Stars explained: * A production of no real merit with failings in all areas. ** A production showing evidence of not enough time or effort, or even talent, and which never breathes any real life into the piece – or a show lumbered with a terrible script. *** A good enjoyable show which might have some small flaws but has largely achieved what it set out to do.**** An excellent show which shows a great deal of work and stage craft with no noticeable or major flaws.***** A four star show which has found that extra bit of magic which lifts theatre to another plane.
Half stars fall between the ratings

Play still has power to move

A Day in the Death of Joe Egg

The Nonentities

Rose Theatre, Kidderminster

****

ROSS WORKMAN'S fine production found the man in charge unexpectedly on stage on the first night, book in hand but managing admirably without consulting it for much of the time, when Mark Underhill was unable to appear as Freddie.

Freddie is the rich, well-meaning citizen with the most generous of hearts, and he is here because he and his wife Pam have been involved with Sheila in the first night of an amateur theatre company's play.

[RAW DATA]:
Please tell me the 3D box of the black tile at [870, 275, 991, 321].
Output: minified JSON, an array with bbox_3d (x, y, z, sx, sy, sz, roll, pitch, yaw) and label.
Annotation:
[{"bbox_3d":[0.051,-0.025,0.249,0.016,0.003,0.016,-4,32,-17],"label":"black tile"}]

==

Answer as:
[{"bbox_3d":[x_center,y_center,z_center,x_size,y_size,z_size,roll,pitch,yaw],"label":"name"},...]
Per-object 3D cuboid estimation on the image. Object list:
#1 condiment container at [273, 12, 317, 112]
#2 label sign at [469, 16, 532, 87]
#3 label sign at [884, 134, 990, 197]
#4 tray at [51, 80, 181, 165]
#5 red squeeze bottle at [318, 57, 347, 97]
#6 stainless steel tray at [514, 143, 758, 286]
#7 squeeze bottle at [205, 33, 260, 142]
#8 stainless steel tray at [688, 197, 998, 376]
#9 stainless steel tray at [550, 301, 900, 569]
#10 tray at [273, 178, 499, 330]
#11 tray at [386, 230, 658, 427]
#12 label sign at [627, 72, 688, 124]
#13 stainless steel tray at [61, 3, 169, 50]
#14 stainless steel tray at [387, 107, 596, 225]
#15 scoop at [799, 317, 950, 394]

[TASKS TO PERFORM]:
1: In the theatre review, which actor was unable to appear as Freddie on the first night?
2: Carry on the theatre review, picking up after its last sentence.

[RESPONSES IN ORDER]:
1: Mark Underhill.

2:
“Here” is not the easiest of places. It is the home of Sheila and Brian and their dreadfully incapacitated daughter, Josephine. Spastic is a word that is not in vogue today, but Peter Nichols wrote his black comedy in 1967, inspired by his experience in looking after his own daughter, and that was the word at the time.

Brian (Richard Taylor) is a teacher, and he launches the production with a veritable seven-minute  tour de force in which the audience becomes his class of unco-operative reprobates and finds itself repeatedly ordered to sit up, eyes front, and put its hands on its head. For Brian, it is a safety valve, just as are the successive near-awful jokes he delivers at home, where another defensive mechanism is to refer to Josephine as Crackpot.

FATHER CONFESSOR

There are intermittent occasions when the audience takes on the role of a father confessor, not only to Brian but to his wife and his mother. There are laughs – unfortunately including some misplaced ones in row G on the first night – that are largely inspired by the almost knockabout idiocy with which Sheila and Brian have built their protective shield against life's harsh reality.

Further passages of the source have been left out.